--- TASK TO COMPLETE ---
The reply should contain all of the data below, word for word.

--- GIVEN DATA ---

————————

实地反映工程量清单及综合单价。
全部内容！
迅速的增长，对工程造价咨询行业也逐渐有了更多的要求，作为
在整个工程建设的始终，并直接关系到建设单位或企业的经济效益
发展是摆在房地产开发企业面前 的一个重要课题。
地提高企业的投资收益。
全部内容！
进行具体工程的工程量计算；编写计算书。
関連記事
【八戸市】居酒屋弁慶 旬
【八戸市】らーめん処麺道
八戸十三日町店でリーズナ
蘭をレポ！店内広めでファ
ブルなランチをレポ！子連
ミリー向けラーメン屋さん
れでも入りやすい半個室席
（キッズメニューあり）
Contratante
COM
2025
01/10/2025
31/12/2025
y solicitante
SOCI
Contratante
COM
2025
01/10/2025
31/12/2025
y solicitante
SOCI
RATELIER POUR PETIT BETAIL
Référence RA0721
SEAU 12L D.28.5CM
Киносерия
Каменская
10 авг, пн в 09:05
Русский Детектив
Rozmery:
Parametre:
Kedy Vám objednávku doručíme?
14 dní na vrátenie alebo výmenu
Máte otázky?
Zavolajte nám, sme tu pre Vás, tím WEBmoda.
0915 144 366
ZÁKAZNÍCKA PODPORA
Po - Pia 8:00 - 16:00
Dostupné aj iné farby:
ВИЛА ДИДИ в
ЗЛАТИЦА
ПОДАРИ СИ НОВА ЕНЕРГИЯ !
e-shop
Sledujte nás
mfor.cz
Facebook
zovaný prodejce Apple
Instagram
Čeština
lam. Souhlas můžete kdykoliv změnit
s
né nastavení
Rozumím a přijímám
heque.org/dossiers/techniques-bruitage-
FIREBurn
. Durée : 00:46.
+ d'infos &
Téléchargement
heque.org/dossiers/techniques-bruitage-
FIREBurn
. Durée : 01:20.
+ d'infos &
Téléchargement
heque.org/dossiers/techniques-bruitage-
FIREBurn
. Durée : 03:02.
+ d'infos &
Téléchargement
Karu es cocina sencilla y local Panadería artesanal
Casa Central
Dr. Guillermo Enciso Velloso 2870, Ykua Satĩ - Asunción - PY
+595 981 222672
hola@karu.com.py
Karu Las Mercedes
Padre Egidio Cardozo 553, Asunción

————————

--- EXERCISE OUTPUT ---
实地反映工程量清单及综合单价。
全部内容！
迅速的增长，对工程造价咨询行业也逐渐有了更多的要求，作为
在整个工程建设的始终，并直接关系到建设单位或企业的经济效益
发展是摆在房地产开发企业面前 的一个重要课题。
地提高企业的投资收益。
全部内容！
进行具体工程的工程量计算；编写计算书。
関連記事
【八戸市】居酒屋弁慶 旬
【八戸市】らーめん処麺道
八戸十三日町店でリーズナ
蘭をレポ！店内広めでファ
ブルなランチをレポ！子連
ミリー向けラーメン屋さん
れでも入りやすい半個室席
（キッズメニューあり）
Contratante
COM
2025
01/10/2025
31/12/2025
y solicitante
SOCI
Contratante
COM
2025
01/10/2025
31/12/2025
y solicitante
SOCI
RATELIER POUR PETIT BETAIL
Référence RA0721
SEAU 12L D.28.5CM
Киносерия
Каменская
10 авг, пн в 09:05
Русский Детектив
Rozmery:
Parametre:
Kedy Vám objednávku doručíme?
14 dní na vrátenie alebo výmenu
Máte otázky?
Zavolajte nám, sme tu pre Vás, tím WEBmoda.
0915 144 366
ZÁKAZNÍCKA PODPORA
Po - Pia 8:00 - 16:00
Dostupné aj iné farby:
ВИЛА ДИДИ в
ЗЛАТИЦА
ПОДАРИ СИ НОВА ЕНЕРГИЯ !
e-shop
Sledujte nás
mfor.cz
Facebook
zovaný prodejce Apple
Instagram
Čeština
lam. Souhlas můžete kdykoliv změnit
s
né nastavení
Rozumím a přijímám
heque.org/dossiers/techniques-bruitage-
FIREBurn
. Durée : 00:46.
+ d'infos &
Téléchargement
heque.org/dossiers/techniques-bruitage-
FIREBurn
. Durée : 01:20.
+ d'infos &
Téléchargement
heque.org/dossiers/techniques-bruitage-
FIREBurn
. Durée : 03:02.
+ d'infos &
Téléchargement
Karu es cocina sencilla y local Panadería artesanal
Casa Central
Dr. Guillermo Enciso Velloso 2870, Ykua Satĩ - Asunción - PY
+595 981 222672
hola@karu.com.py
Karu Las Mercedes
Padre Egidio Cardozo 553, Asunción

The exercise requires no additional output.